Leadership as a State of Mind: An Approach to Attracting and Retaining the Best and the Brightest
by Barbara Benjamin
Attracting and retaining the best and the brightest has become a challenge for all organizations in a post-industrial economy. Before the mid-eighties, organizations were able to offer guarantees of employment and retirement benefits that would last for the lifetime of an employee. These guarantees offered an extrinsic incentive to outstanding personnel and, in turn, personnel were satisfied to continue to work for one organization throughout their professional career. Today, technological advances and globalization have redefined the structure and sustainability of every organization, and most are no longer in a position to offer guarantees of any kind. Without these guarantees in place, what can organizations now offer to attract and retain their best personnel? Surveys, such as the one conducted by the Council for Excellence in Government, conclude that today’s workforce wants “opportunities for training and professional development, with recognition for creativity and performance and a work environment that uses state-of-the art information and communications technology” (http://www2.excelgov.org/index.php?keyword=a432c0e21039a7).

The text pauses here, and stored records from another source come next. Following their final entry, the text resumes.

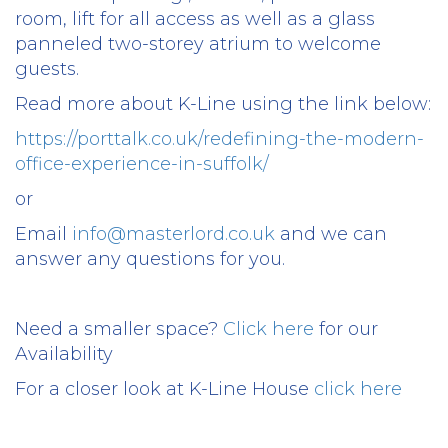
room, lift for all access as well as a glass
panneled two-storey atrium to welcome
guests.
Read more about K-Line using the link below:
https://porttalk.co.uk/redefining-the-modern-
office-experience-in-suffolk/
or
Email
info@masterlord.co.uk
and we can
answer any questions for you.
Need a smaller space?
Click here
for our
Availability
For a closer look at K-Line House
click here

Recognizing that organizations can no longer offer the guarantees of the past, today’s best and brightest are more concerned with their personal development than with perks and more committed to lifelong learning and growth than to retirement pensions and health benefits.
Consequently, in order to attract and retain today’s best and brightest, leaders will have to develop a new state of mind, one that serves the needs of their internal customers. They will have to rethink their hierarchical control and command leadership models and retrain their managers to focus on helping their direct reports to realize their highest professional potential. Leaders will have to become facilitators of their employees’ professional development, including their pride in achievement, ownership of performance and sense of purpose; leaders will have to begin to trust and empower their direct reports to take on new responsibilities; and leaders will have to provide the tools needed to fulfill those responsibilities.
The US Armed Forces were among the first organizations in post-Industrial Western society to recognize the need to redefine leadership in order to attract and retain outstanding personnel. Driven by the shift in strategic approaches to waging war, from the use of field-trained manpower to the use of sophisticated technologies, the US Armed Forces recognized that education was now a key to a well-prepared military force. The shift from linear warfare strategies to ad hoc strategies was an additional impetus to recognizing the need to change the hierarchical model of leadership. A third driver of change was the diminishing enlisting and retention of manpower over the past ten years. In response to these challenges, the US Armed Forces began retraining their leadership years before the major corporations recognized the need to make this shift.
Today, in order to remain competitive in a global economy, corporations are also recognizing that they must attract and retain outstanding personnel; and to do this, they too are moving from control and command hierarchical leadership to a leadership state of mind that seeks to serve the organization’s internal customers.